Meu coração outrora desatinado agradece o repouso bem-vindo e mais que merecido. Mas duvido que se acostume
Somos pessoas maduras que um dia casaram, tiveram filhos, separaram, amaram de novo, tudo dentro de um cenário que hoje é habitual e que provoca identificação imediata nos leitores. Estamos em constante movimento e colecionamos dúvidas, projeções e tentativas que ora funcionam, ora não. E nos habituamos a debater sobre os bastidores dessas experiências. Até que, sem mais, a fonte seca. E agora? Sabemos que o amor é um grande inspirador de músicas, filmes, óperas: será que todos os seus autores estão passando por perturbações internas? Como se viram aqueles que não estão se sentindo angustiados? Talvez devamos reconhecer que ninguém nunca está plenamente realizado e que sempre há algum ideal que parece inalcançável ou incompreensível: é para onde devemos direcionar nossa criação artística.

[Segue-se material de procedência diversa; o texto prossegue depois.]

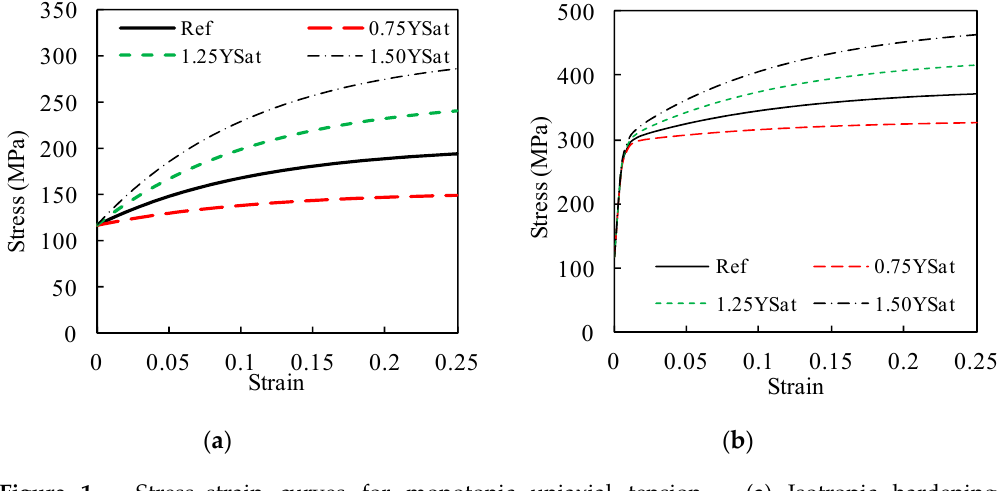
Figure 1. Stress–strain curves for monotonic uniaxial tension. ( a ) Isotropic hardening. ( b ) Mixed hardening.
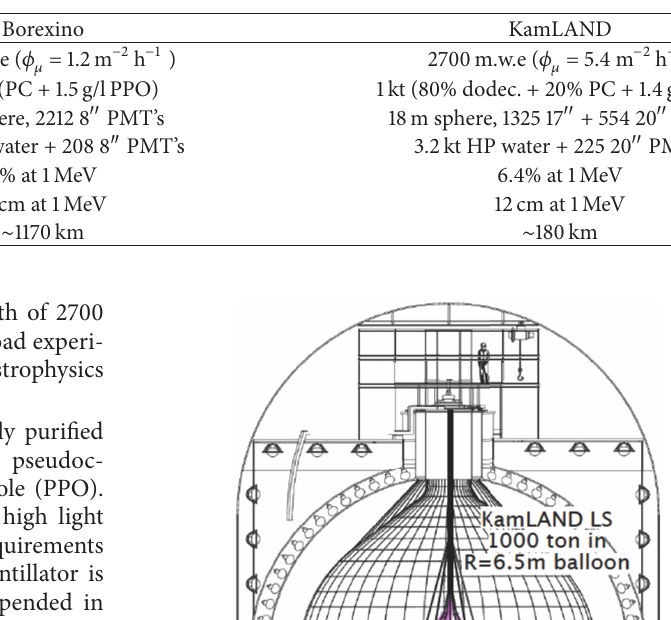
Figure 2: The map of six 2 ∘ × 2 ∘ tiles from which the LOC geoneutrino signal (see Table 1) is calculated for the Borexino ((a), from [39]) and KamLAND ((b), from [40]) sites. Table 2: Main characteristics of the Borexino and KamLAND detectors.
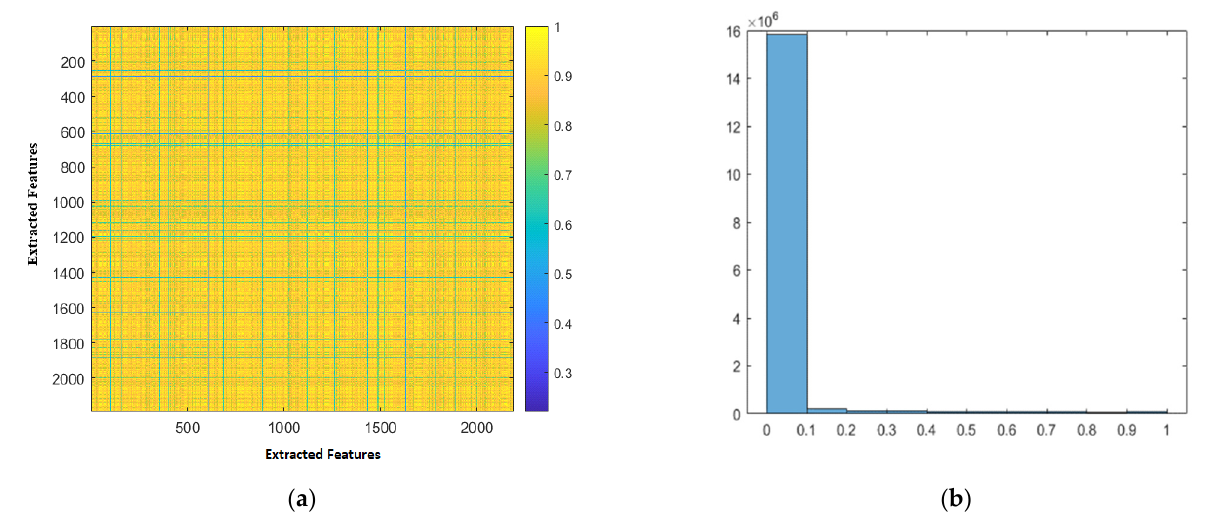
Figure 5. A heatmap for the correlation coefficient between the extracted features and a histogram of the corresponding p -value. ( a ) The heatmap of correlation coefficient; ( b ) Histogram of the p -value.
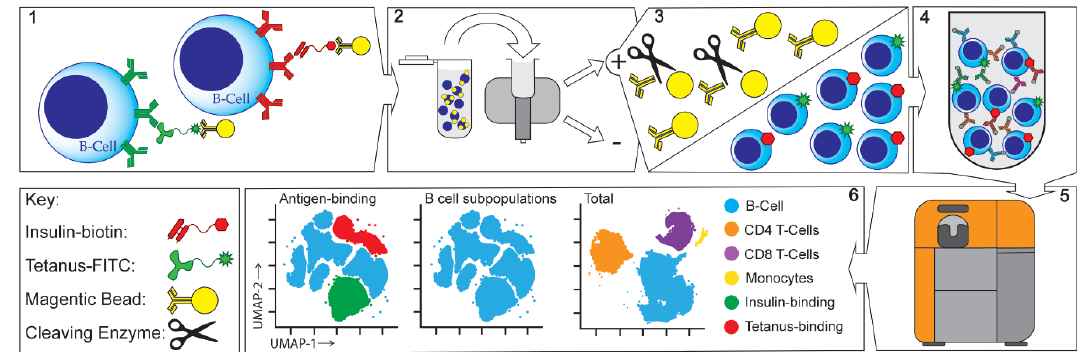
Figure 1. Schematic for magnetic enrichment of antigen-reactive B cells. 1. Human PBMCs are incubated with properly titrated amounts of biotin and FITC-labeled antigens. Cells are then incubated with a combination of cleavable anti-biotin and anti-FITC magnetic beads. 2. Washed cells are then added to a magnetic column and separated into depleted and enriched fractions. 3. Magnetic microbeads are cleaved off and washed away. 4. Cells are then incubated with an antibody cocktail containing various metal labeled antibodies. 5. Cells are analyzed on a mass cytometer. 6. Data analysis is performed using a combination of manual gating and dimensionality reduction and clustering algorithms.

Neste ano, lançarei um novo livro de poemas, todos inspirados por algum romantismo, mas, no presente momento, no terreno cotidiano da crônica de jornal, que tem por costume retratar a vida mundana, fui subtraída da vontade de entender tudo sobre o amor, de investigar todas as suas variações. Cortesia da bendita maturidade, que me convenceu de que jamais iremos entender nada, o que é libertador. Meu coração outrora desatinado agradece o repouso bem-vindo e mais que merecido. Mas duvido que se acostume. Qualquer dia ele retorna com suas pulsantes questões irrespondíveis.